Goal of the exercise
Return, word for word, the portion of the text on data structures and Cython below, starting at "7.2.7. Cython" and ending at "with C types.".

7.2.6. Specialized data structures

  • scipy.spatial - for spatial queries like distances, nearest neighbours, etc.

  • pandas - for SQL-like grouping and aggregation

  • xarray - for grouping across multiple dimensions

  • scipy.sparse - sparse metrics for 2-dimensional structured data

  • sparse (package) - for N-dimensional structured data

  • scipy.sparse.csgraph - for graph-like problems (e.g. finding shortest paths)

7.2.7. Cython

def primes(int kmax):   # The argument will be converted to int or raise a TypeError.
    cdef int n, k, i    # These variables are declared with C types.
    cdef int p[1000]    # Another C type
    result = []         # A Python type

    if kmax > 1000:
        kmax = 1000

    k = 0
    n = 2

    while k < kmax:
        i = 0

        while i < k and n % p[i] != 0:
            i = i + 1

        if i == k:
            p[k] = n
            k = k + 1
            result.append(n)

        n = n + 1
    return result
In [1]: %load_ext Cython

In [2]: %%cython
   ...: def f(n):
   ...:     a = 0
   ...:     for i in range(n):
   ...:         a += i
   ...:     return a
   ...:
   ...: cpdef g(int n):
   ...:     cdef int a = 0, i
   ...:     for i in range(n):
   ...:         a += i
   ...:     return a
   ...:

In [3]: %timeit f(1000000)
42.7 ms ± 783 µs per loop (mean ± std. dev. of 7 runs, 10 loops each)

Recorded information
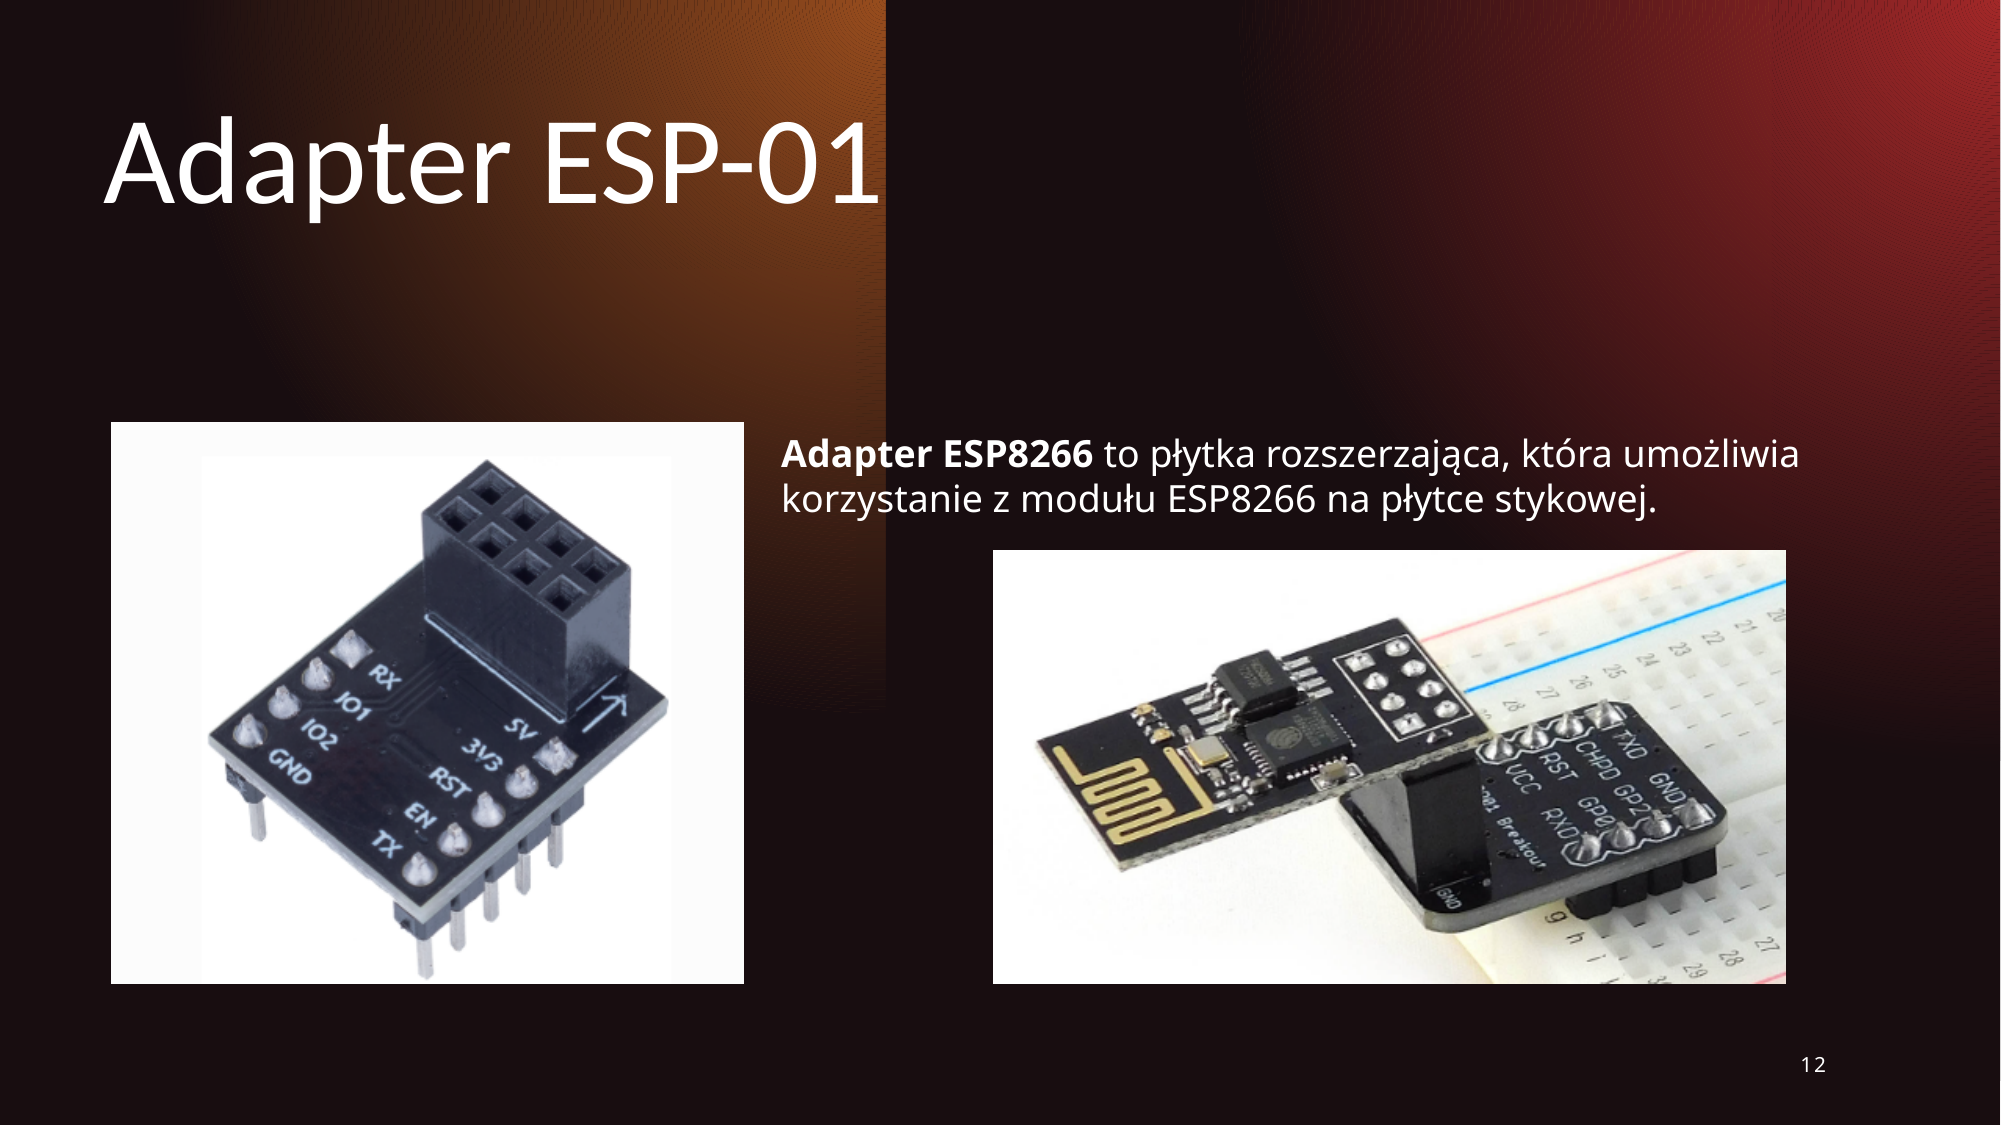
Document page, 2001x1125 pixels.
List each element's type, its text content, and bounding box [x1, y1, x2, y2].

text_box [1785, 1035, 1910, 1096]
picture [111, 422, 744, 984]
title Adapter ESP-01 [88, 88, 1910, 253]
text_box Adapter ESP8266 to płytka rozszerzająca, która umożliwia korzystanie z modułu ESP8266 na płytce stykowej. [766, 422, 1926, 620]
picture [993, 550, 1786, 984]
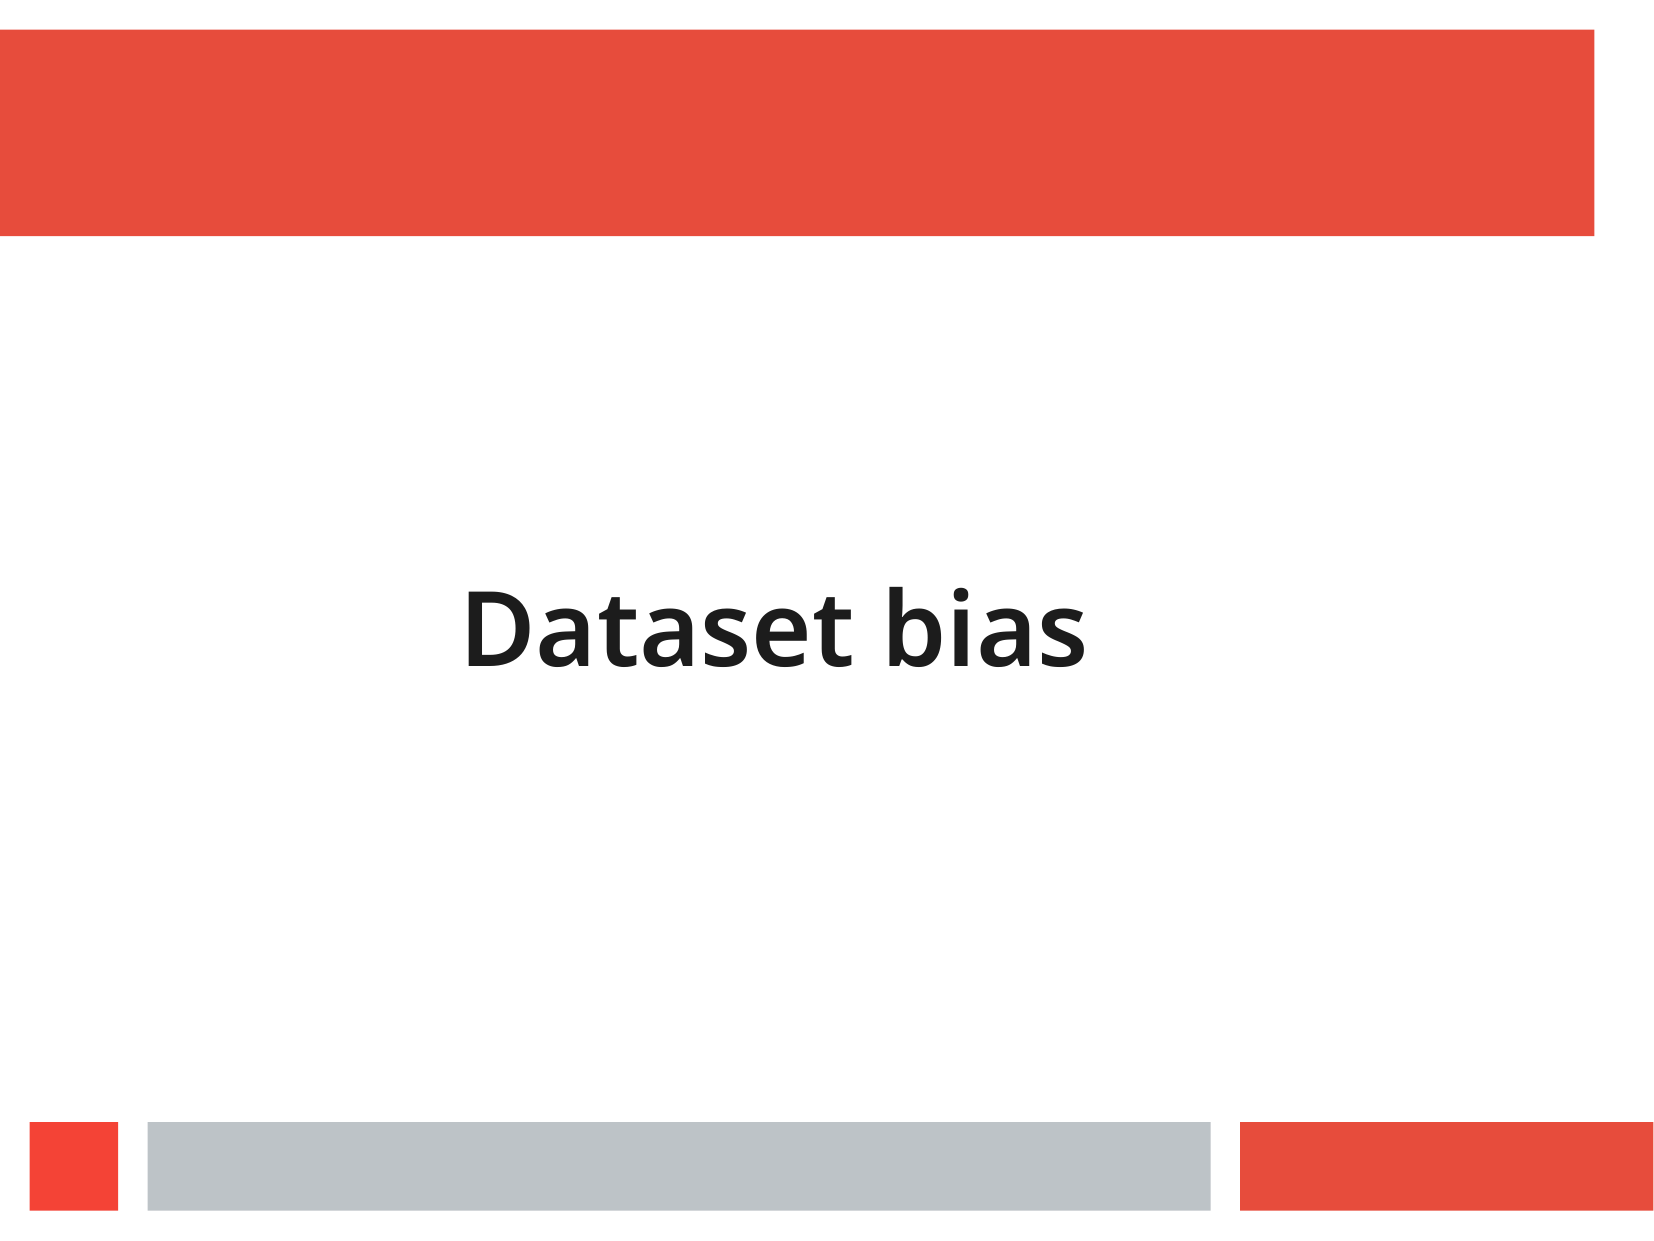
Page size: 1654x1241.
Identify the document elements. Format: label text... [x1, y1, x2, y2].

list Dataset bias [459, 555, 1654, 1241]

Exercise solution
7.2.7. Cython

def primes(int kmax):   # The argument will be converted to int or raise a TypeError.
    cdef int n, k, i    # These variables are declared with C types.